It’s not about gold, it’s about sending a message

The Olympics have finished, and we finally have a chance for retrospection. The Olympics have finished, and we have lost.

Don’t tell me we have the most medals, list us first and pretend that matters. Don’t tell me we still got second and ought be pleased with ourselves for that. Don’t tell me the Chinese girls cheated and are younger than they claim to be and our poor 16-year-olds didn’t have a chance.

We lost, and I don’t care if it’s basketball, diving or dressage, we ought to bring home the gold. We ought to win. We’re American. That’s what we do; that’s who we are.

I don’t think about the 100-meter butterfly but once every four years, and if Americans lose all the international swimming championships between now and 2012, I won’t hear of it, much less care. But Olympics have about as much to do with sports as flags do with stitching.

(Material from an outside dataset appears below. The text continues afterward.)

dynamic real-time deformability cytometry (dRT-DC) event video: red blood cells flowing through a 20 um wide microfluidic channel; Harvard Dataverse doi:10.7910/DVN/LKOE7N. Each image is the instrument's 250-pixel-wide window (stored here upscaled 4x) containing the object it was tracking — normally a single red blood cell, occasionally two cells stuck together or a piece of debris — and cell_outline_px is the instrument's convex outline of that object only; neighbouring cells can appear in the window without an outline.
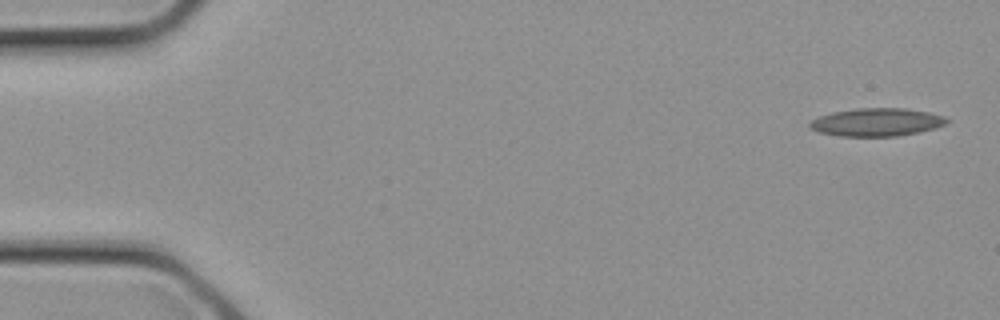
{"species": "common noctule bat (a hibernating species)", "species_latin": "Nyctalus noctula", "temperature_condition": "cold", "stored_images_in_passage": 3, "segment_of_instrument_passage": [2, 2], "camera_frame_rate_fps": 3000, "um_per_image_px": 0.085, "animal": {"sex": "female", "body_mass_g": 21.9}, "frame": {"image": 1, "passage_image": 3, "time_ms": 0.667, "image_size_px": [1000, 320], "cell_outline_px": [[948, 124], [936, 128], [920, 132], [896, 136], [840, 136], [820, 132], [808, 128], [808, 124], [812, 120], [820, 116], [832, 112], [856, 108], [904, 108], [928, 112], [944, 116], [948, 120]], "centroid_in_image_um": [74.53, 10.38], "position_along_channel_um": 10.5, "area_um2": 22.43}}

They’re a material excuse for immaterial, passionate feelings. We don’t care about our athletes as people but as champions, nor the vast majority of their events, which are practically inconsequential. We care that our superiority as a nation is continually affirmed and reaffirmed through competition. This year our superiority was not reaffirmed. This year we lost. This year, China beat us, and for that there is no excuse.

I’m exaggerating, obviously, but only exaggerating, not fibbing.

The Olympics are chauvinistic nonsense expressed in the form of mock war. Well, we just lost the Second Sino-American War. We could murder a billion Chinese with nukes, could cripple their infrastructure and economy with missiles and conventional bombing, and our country would remain mostly physically intact. At the present time and for the foreseeable future, China isn’t another Soviet Union. Their military is 7 million strong and can’t be used against any Americans not already in the neighborhood.

But they’re scary to us because they’re on the way up, and we, well, we aren’t. Or at least we aren’t going up quite so fast as we once were. In the 19th century, we knew our best times as a country were ahead. In the late ’40s, we were responsible for half the world’s industrial output and were the only nation on earth still materially capable of waging war. Things have gotten better for us since, but we were at our best then.

China believes the 21st century is theirs just as much as the 20th was ours. The past two centuries or so have been hiccups for the Middle Kingdom that brought civilization paper, printing, gunpowder and the compass. They — all billion of them — are simply rising to their natural place.

Actually, they’re just rising, and no one knows how high they’ll go or what route they’ll take; each arch is different. Japan rapidly modernized, militarized and even more rapidly collapsed. Then the Japanese became mighty, superior exporters that terrified American prognosticators until the ’90s when the bubble finally burst.

Whoops.

China has no destiny or set path, but they do have ambition we sorely lack. We’re on top and want to remain there. Current generations don’t want to exceed our parents, just live comfortably. At most we want to be celebrities. For anything whatsoever. We expect to win the Olympics, but the Chinese wanted to and did — against some of our most motivated people.

A nation isn’t great because it succeeds in the Olympics, but somehow great nations do. If we want to win Olympics 50 years from now, we ought worry how well children know math and physics, not how well they can run, swim and shoot.